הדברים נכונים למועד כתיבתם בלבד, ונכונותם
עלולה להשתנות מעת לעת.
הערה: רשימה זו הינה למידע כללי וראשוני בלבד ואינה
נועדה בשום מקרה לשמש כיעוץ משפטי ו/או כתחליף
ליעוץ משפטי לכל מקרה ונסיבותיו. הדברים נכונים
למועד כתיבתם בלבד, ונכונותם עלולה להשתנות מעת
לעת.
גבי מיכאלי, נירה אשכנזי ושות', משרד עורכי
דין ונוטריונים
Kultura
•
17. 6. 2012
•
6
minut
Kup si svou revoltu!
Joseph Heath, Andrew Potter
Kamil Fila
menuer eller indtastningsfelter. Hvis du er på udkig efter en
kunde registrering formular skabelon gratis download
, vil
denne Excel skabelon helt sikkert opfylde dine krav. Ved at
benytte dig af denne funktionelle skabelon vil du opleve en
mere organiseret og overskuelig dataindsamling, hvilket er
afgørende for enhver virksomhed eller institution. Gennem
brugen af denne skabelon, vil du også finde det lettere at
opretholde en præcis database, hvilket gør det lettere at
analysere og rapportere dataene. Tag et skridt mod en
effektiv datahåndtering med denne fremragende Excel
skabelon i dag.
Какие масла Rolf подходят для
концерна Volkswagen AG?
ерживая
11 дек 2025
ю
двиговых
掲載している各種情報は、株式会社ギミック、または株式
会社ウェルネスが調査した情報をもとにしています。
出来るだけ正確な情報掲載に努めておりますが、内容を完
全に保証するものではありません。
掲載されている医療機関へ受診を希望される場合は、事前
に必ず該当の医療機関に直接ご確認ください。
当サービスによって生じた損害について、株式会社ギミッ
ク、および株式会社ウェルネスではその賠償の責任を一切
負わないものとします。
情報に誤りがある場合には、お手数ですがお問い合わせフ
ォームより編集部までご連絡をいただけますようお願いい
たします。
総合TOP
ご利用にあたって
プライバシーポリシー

• • • • •

▸ **PROMPT**
Please quote exactly the lines from the one containing "концерна Volkswagen AG?" through the last line of the records above, both included, and nothing else.

▸ **SOLVED EXERCISE**
концерна Volkswagen AG?
ерживая
11 дек 2025
ю
двиговых
掲載している各種情報は、株式会社ギミック、または株式
会社ウェルネスが調査した情報をもとにしています。
出来るだけ正確な情報掲載に努めておりますが、内容を完
全に保証するものではありません。
掲載されている医療機関へ受診を希望される場合は、事前
に必ず該当の医療機関に直接ご確認ください。
当サービスによって生じた損害について、株式会社ギミッ
ク、および株式会社ウェルネスではその賠償の責任を一切
負わないものとします。
情報に誤りがある場合には、お手数ですがお問い合わせフ
ォームより編集部までご連絡をいただけますようお願いい
たします。
総合TOP
ご利用にあたって
プライバシーポリシー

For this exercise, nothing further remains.